Mr Amarkhil said the funeral was for a tribal elder in Baghlan, a province on the main road from Kabul to Mazar-i-Sharif that has suffered worsening security in recent years.

Taj Mohammad Taqwa, the district chief of Burka, said, “The target was probably a number of high-ranking police officials and provincial council members who were attending the [funeral] ceremony,” he said. “They are unharmed.”

There was no immediate claim of responsibility.

President Ghani has reacted to the spate of attacks by describing the Taliban as “a small minority who want to hijack the nation”. “We won’t allow that,” he vowed.
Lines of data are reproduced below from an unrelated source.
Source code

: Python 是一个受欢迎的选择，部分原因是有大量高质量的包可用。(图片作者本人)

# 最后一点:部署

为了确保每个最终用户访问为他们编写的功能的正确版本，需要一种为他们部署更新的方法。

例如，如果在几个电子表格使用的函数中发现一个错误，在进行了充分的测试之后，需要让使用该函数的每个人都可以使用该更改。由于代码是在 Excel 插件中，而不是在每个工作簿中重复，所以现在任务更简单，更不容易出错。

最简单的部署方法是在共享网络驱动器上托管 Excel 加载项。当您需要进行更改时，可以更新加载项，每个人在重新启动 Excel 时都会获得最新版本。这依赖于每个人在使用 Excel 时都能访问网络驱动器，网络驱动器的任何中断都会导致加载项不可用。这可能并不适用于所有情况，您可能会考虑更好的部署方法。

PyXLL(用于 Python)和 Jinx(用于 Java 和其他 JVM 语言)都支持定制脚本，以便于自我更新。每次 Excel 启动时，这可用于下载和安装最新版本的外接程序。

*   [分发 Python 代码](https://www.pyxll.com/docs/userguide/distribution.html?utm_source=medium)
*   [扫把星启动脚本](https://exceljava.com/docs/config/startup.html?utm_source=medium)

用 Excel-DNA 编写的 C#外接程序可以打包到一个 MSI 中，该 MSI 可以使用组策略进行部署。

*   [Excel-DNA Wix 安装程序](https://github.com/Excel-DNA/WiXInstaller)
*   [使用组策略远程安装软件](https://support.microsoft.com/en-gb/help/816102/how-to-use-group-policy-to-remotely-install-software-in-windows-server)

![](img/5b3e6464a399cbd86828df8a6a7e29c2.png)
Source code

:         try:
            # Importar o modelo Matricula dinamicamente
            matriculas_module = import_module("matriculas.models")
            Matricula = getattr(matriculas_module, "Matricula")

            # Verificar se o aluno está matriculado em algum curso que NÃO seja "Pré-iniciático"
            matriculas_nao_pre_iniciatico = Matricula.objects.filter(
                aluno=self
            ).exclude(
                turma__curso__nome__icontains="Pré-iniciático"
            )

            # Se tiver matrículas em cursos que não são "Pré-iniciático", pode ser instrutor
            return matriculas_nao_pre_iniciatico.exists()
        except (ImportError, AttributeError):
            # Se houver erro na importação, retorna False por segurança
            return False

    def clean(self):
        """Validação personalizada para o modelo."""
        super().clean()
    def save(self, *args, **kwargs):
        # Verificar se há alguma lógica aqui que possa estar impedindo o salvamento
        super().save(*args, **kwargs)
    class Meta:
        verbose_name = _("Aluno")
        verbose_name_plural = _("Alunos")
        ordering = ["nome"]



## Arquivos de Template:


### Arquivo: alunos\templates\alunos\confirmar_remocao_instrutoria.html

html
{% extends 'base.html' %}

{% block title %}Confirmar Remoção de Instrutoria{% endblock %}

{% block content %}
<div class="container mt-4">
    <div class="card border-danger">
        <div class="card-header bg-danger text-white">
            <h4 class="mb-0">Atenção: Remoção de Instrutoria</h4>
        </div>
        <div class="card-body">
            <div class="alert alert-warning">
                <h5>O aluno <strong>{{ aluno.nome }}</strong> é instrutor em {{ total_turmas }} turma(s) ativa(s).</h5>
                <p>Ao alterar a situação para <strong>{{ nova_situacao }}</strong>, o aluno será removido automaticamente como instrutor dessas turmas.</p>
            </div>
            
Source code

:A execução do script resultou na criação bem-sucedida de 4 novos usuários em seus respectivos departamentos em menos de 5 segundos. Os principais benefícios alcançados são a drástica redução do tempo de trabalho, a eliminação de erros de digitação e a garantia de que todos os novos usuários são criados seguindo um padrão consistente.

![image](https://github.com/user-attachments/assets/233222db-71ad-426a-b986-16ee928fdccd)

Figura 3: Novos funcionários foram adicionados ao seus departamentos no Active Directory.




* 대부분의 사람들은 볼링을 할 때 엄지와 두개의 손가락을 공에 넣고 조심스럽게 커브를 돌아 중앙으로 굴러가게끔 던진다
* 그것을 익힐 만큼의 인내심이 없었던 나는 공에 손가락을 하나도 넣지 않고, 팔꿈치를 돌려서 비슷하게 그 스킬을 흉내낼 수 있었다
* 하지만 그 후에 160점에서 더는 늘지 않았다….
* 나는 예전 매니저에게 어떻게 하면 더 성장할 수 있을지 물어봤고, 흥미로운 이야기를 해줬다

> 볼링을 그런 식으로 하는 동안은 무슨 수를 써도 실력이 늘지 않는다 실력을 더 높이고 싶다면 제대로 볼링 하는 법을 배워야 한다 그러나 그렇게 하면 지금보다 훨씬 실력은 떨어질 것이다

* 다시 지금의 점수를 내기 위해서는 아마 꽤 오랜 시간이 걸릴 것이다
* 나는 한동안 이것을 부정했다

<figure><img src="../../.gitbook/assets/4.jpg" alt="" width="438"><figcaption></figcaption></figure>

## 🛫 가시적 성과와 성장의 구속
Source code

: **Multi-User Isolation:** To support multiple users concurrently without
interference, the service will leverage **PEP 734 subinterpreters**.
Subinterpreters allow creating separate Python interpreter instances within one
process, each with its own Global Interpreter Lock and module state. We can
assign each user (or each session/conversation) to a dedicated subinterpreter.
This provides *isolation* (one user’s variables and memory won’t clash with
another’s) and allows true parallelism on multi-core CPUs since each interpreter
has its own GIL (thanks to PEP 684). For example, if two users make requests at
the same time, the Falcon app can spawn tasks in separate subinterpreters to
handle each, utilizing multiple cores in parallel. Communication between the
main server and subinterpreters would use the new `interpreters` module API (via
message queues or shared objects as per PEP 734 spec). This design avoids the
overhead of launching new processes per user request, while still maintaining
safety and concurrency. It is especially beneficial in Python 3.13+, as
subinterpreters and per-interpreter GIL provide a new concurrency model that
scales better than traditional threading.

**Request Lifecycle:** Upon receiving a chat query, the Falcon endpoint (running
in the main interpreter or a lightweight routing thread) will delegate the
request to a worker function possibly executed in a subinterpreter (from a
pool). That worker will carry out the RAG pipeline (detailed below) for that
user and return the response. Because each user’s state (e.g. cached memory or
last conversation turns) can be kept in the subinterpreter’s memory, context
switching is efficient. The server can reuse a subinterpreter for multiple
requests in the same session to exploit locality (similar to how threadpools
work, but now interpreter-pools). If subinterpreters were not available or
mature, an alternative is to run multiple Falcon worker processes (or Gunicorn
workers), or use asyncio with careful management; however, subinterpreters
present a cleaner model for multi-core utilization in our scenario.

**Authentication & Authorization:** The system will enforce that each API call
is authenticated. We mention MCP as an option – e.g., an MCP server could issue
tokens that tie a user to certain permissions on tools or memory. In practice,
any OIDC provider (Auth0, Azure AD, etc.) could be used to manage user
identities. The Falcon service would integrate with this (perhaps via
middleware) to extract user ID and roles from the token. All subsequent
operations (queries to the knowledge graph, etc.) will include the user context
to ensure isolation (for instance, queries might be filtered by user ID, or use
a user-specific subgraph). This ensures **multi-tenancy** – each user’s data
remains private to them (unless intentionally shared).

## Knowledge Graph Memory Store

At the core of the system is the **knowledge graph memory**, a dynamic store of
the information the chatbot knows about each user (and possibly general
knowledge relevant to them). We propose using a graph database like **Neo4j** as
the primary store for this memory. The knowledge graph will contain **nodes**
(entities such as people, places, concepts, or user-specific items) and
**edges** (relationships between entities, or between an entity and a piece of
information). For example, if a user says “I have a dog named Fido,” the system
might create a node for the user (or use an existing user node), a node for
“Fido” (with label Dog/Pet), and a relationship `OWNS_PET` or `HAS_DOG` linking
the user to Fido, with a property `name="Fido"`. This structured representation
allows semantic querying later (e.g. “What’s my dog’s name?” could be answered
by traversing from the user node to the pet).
Afghan soldiers and police have suffered soaring casualties on the battlefield, with more than 4,600 killed this year as they take on the Taliban with less assistance from the US military.

Afghanistan faces a fragile economy and declining aid funds as well as worsening violence.

Mr Ghani and chief executive officer Abdullah Abdullah, who signed a power-sharing deal in September, headed to a Nato meeting in Brussels on Monday before attending a conference in London on Thursday.

Their “national unity government” has struggled to get off the ground, with no ministers yet confirmed two months after Mr Ghani was inaugurated.

The then Afghan president Karzai opened preliminary contacts with the Taliban but they collapsed acrimoniously last year.